Una inchiesta “umanamente devastante”, l’ha definita il Procuratore di Reggio Emilia Marco Mescolini, perché a fare le spese di presunte operazioni illecite sono in questo caso ragazzi minorenni. Ma nell’insieme le cinque inchieste del primo semestre 2019 sono anche “politicamente devastanti”, perché incrinano la fiducia della gente verso un sistema locale di governo che fatica ad ammettere gli errori, a isolare il malaffare e a conservare la fiducia dei cittadini.
A commento delle diverse vicende giudiziarie che hanno toccato Reggio Emilia in molti, responsabili di ruoli politici o amministrativi, esprimono spesso “piena fiducia” verso i colleghi indagati, definiti “brave persone”, e contemporanea “fiducia assoluta” nella magistratura. Non è una contraddizione, se il concetto di “brave persone” prescinde dal rispetto delle norme e dei doveri.
A febbraio, quando 18 dirigenti del Comune di Reggio vennero indagati per falso ideologico e abuso d’ufficio, il vicesindaco Matteo Sassi, poi indagato, commentò: “Qualcuno di loro andrebbe sospeso; hanno tramato per non fare aggiornare il regolamento”. Se qualcuno andava sospeso, chi doveva farlo se non gli amministratori in carica? L’impressione complessiva è che la politica in questa provincia abbia abdicato al suo ruolo di indirizzo ma anche e soprattutto di controllo.
La politica partecipata a Reggio, più ancora che in altri centri emiliano romagnoli, è sempre stata un punto di forza. Un valore capace di produrre risultati eccellenti: dal sistema educativo a servizi sociali e sanitari avanzati, dallo sviluppo della cooperazione al sano confronto tra obbiettivi d’impresa e diritti del lavoro. Oggi tutto ciò sembra essere imploso, la città normalizzata nel silenzio dei commenti affidati ai social, il confronto tra partiti ridotto ad insulti per gli avversari e grande tolleranza verso sé stessi, la dialettica evaporata nell’individualismo, il divario tra il dire e il fare divenuto un abisso in cui si perdono le buone intenzioni.
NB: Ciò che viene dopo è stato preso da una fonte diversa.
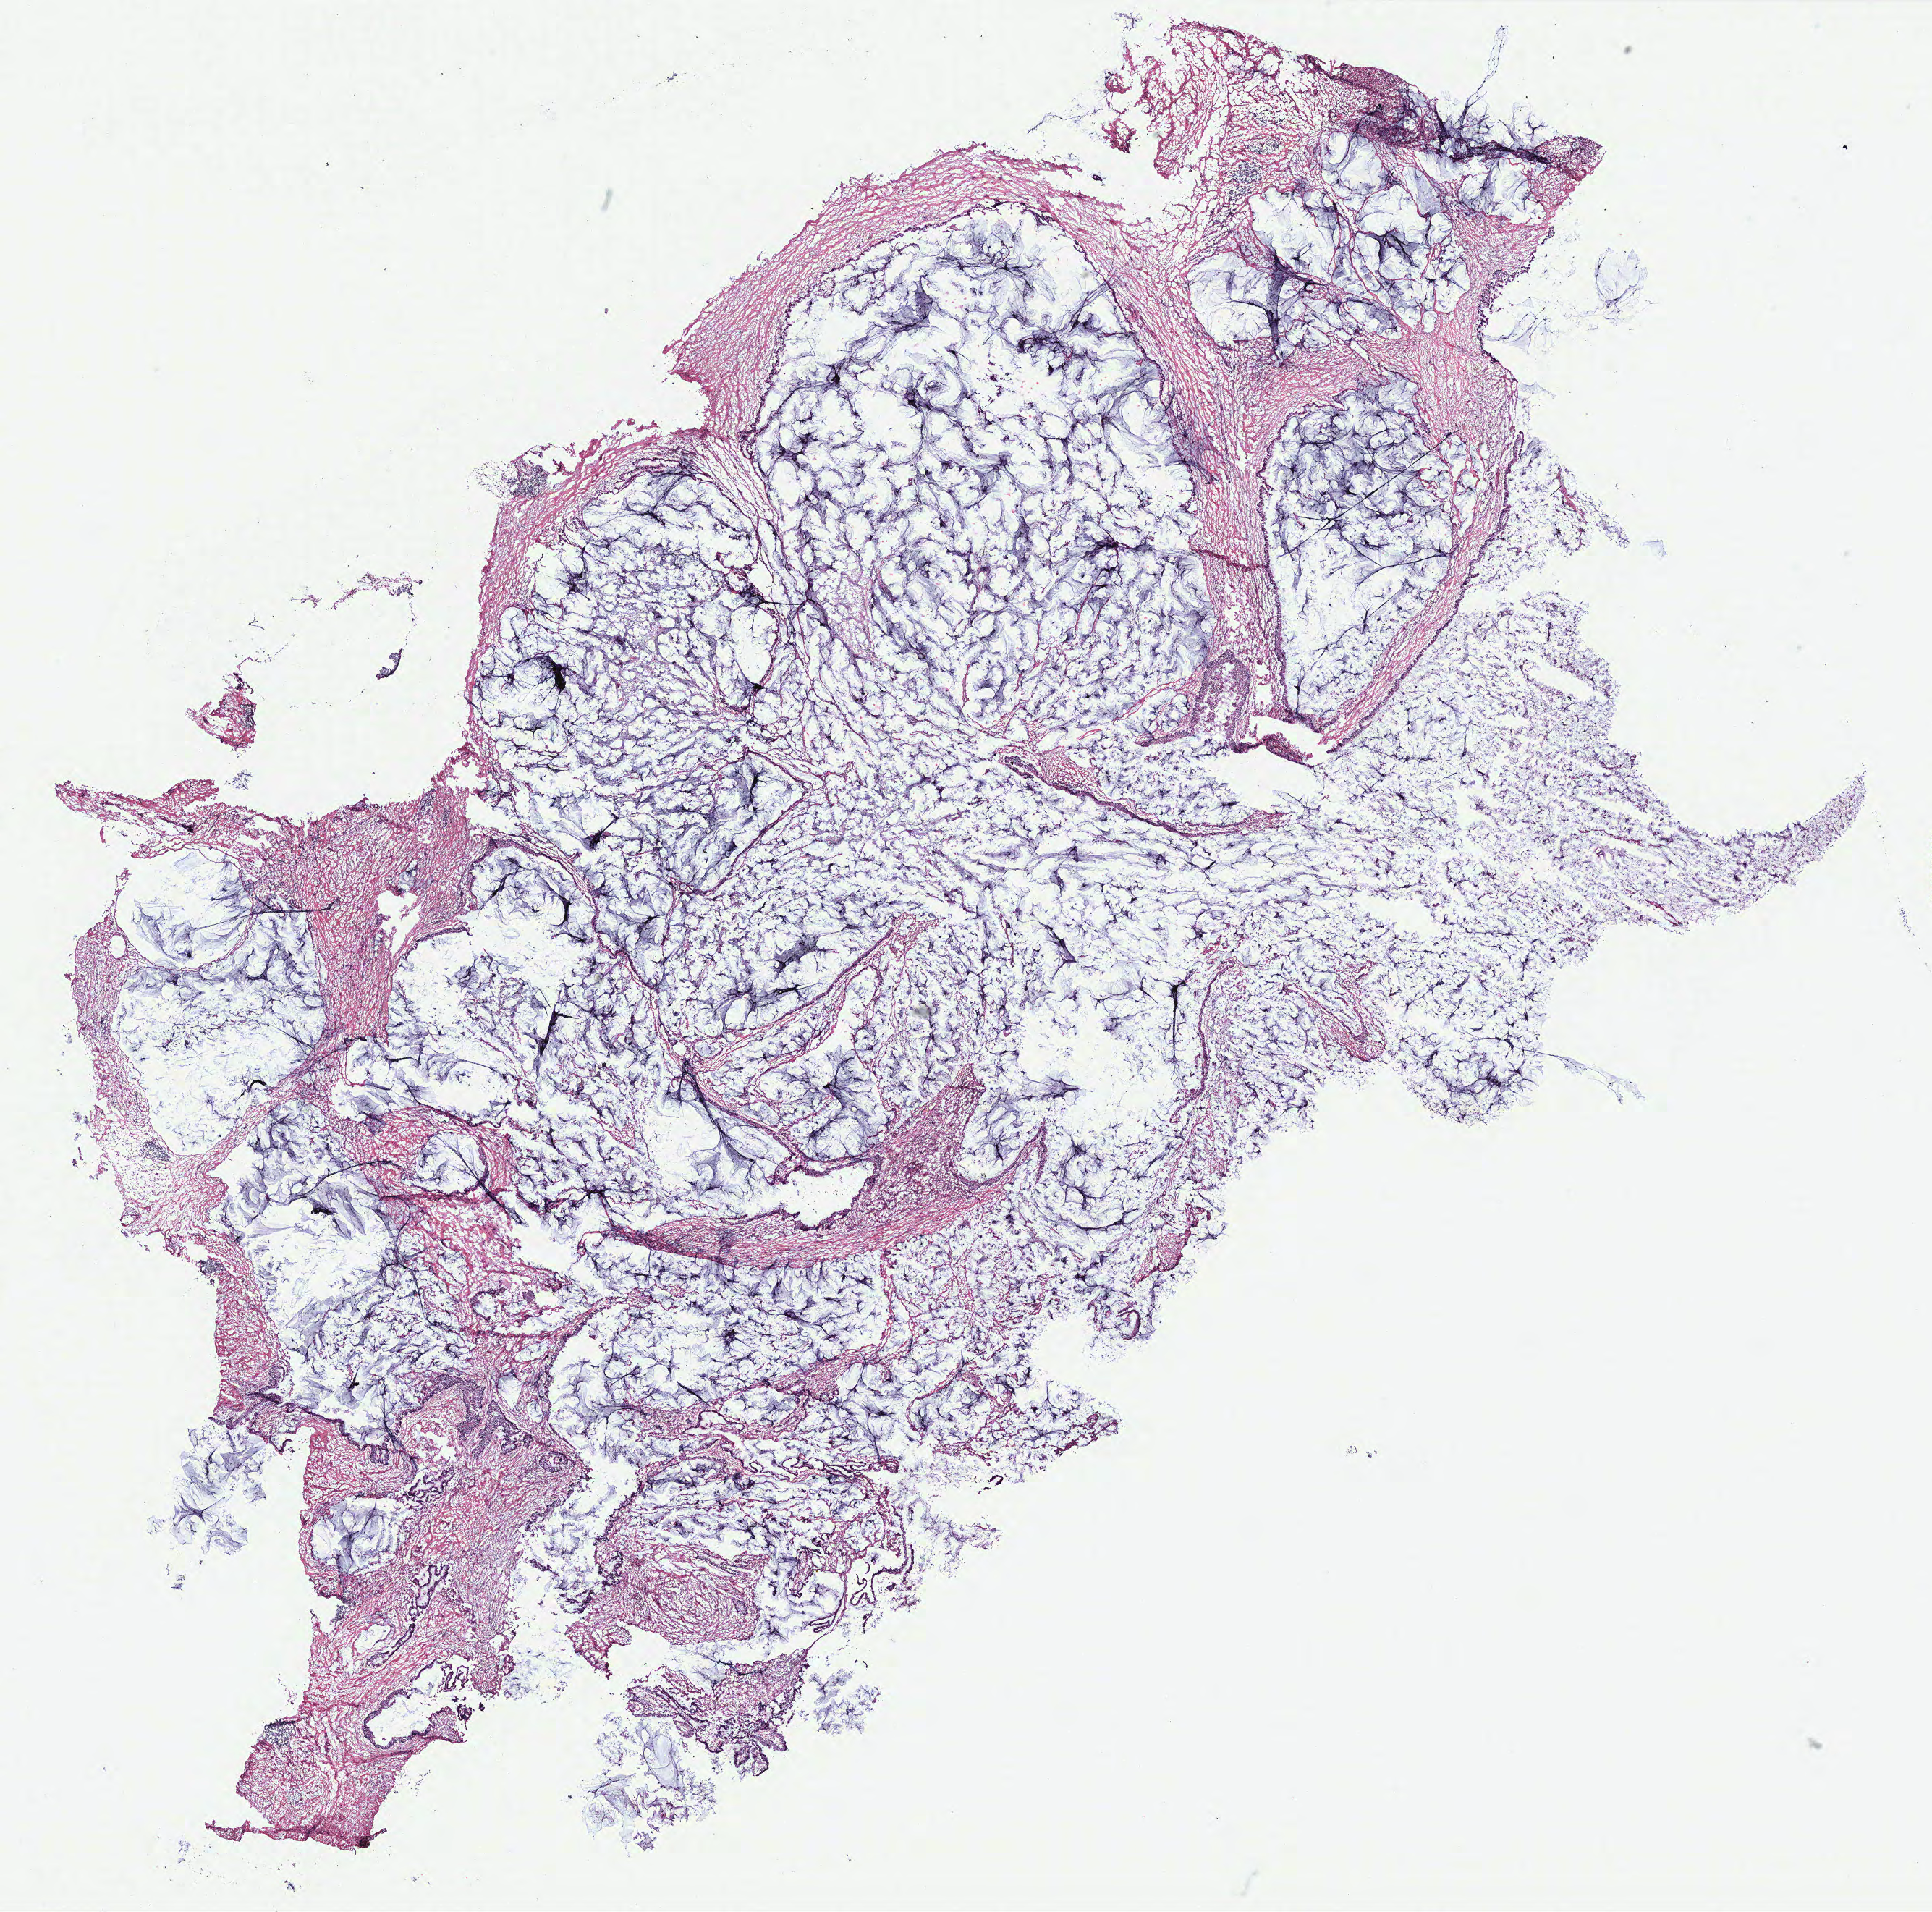
Digitized Hematoxylin and eosin (H&E) stained tissue section (whole slide), whole scanned area (about 21.4 x 21.1 mm, from a 40x scan) shown as a low-resolution overview. Colon, tissue type not recorded.
Patient diagnosis (cohort enrolment): colon cancer (colon).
E quando arrivano le indagini e gli arresti, mai una riflessione critica, mai un contributo al perché e cosa e chi non ha funzionato o non ha impedito che i farabutti prendessero il largo. “Sotto inchiesta ci sono delle persone” ha detto sempre Mescolini in conferenza stampa, “Non c’è il sistema dei servizi”. È evidente, perché l’azione della Procura è repressiva e colpisce le responsabilità individuali o al massimo l’associazione a delinquere (che però nell’inchiesta Angeli&Demoni non è contestata). Ma quell’affermazione non assolve chi ha il dovere di garantire la qualità di quei servizi senza attendere che siano gli arresti o le sentenze penali a dirci che qualcosa non funziona.
A Reggio Emilia fortunatamente tante cose ancora funzionano, ma guai a lasciare che attecchiscano le tre grandi regole dell’omertà nella catena di comando della vita pubblica: a) Se qualcuno sopra di me mi ordina di fare una cosa, la faccio e taccio. b) Se qualcuno al pari a me commette un illecito, non è compito mio denunciarlo. c) Se qualcuno sotto di me mi segnala un illecito, faccio finta di non averlo ascoltato.